INSTRUCTIONS FOR THE TASK:
The lines to repeat are those below from the one containing "Breast MRI, one" down to the one containing "(x=130, y=127) px", both included; reproduce them exactly and nothing else.
━━━
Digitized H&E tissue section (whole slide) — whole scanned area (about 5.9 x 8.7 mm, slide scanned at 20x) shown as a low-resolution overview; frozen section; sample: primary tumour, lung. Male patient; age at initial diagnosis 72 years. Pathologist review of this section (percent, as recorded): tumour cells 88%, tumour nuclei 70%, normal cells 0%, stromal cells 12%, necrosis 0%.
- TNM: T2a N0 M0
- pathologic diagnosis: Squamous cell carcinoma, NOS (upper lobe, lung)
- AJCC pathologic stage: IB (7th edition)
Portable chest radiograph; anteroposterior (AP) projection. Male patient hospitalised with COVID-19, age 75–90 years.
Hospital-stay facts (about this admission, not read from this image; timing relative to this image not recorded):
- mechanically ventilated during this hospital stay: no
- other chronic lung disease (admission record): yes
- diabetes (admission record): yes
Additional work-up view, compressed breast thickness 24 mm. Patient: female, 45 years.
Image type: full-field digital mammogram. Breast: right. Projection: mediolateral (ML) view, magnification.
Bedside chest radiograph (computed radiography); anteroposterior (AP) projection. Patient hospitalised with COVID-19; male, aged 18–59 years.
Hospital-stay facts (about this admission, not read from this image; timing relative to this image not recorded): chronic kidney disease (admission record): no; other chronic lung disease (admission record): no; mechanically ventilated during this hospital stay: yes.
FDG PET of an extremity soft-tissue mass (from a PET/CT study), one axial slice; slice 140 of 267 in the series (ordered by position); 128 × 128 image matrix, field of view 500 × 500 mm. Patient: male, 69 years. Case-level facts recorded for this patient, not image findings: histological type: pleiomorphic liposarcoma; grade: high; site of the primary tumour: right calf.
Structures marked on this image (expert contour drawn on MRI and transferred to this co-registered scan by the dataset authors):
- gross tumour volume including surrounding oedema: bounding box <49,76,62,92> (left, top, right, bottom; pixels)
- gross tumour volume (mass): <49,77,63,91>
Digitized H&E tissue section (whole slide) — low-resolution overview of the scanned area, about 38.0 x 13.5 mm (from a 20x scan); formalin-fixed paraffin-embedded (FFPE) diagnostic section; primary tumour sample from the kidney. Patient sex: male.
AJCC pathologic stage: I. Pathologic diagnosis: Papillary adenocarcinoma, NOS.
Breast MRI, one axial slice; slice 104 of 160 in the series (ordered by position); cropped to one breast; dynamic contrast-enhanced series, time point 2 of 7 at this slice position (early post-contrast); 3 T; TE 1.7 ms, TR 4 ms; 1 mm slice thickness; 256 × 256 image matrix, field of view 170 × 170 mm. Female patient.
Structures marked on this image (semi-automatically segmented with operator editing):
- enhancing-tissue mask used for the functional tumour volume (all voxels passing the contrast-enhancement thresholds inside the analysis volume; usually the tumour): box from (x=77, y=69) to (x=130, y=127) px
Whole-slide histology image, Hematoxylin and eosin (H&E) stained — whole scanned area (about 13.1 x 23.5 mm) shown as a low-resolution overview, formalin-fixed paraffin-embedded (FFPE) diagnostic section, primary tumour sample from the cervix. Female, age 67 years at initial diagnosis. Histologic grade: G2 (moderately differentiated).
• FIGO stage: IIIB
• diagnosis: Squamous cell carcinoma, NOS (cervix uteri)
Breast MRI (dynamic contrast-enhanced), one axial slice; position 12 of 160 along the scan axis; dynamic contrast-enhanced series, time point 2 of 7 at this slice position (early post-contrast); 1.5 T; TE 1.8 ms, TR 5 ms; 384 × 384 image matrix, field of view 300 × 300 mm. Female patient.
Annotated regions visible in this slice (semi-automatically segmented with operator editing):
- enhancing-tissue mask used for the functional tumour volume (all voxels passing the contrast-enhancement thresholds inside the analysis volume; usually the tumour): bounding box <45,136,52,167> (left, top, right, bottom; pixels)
━━━
TASK RESULT:
Breast MRI, one axial slice; slice 104 of 160 in the series (ordered by position); cropped to one breast; dynamic contrast-enhanced series, time point 2 of 7 at this slice position (early post-contrast); 3 T; TE 1.7 ms, TR 4 ms; 1 mm slice thickness; 256 × 256 image matrix, field of view 170 × 170 mm. Female patient.
Structures marked on this image (semi-automatically segmented with operator editing):
- enhancing-tissue mask used for the functional tumour volume (all voxels passing the contrast-enhancement thresholds inside the analysis volume; usually the tumour): box from (x=77, y=69) to (x=130, y=127) px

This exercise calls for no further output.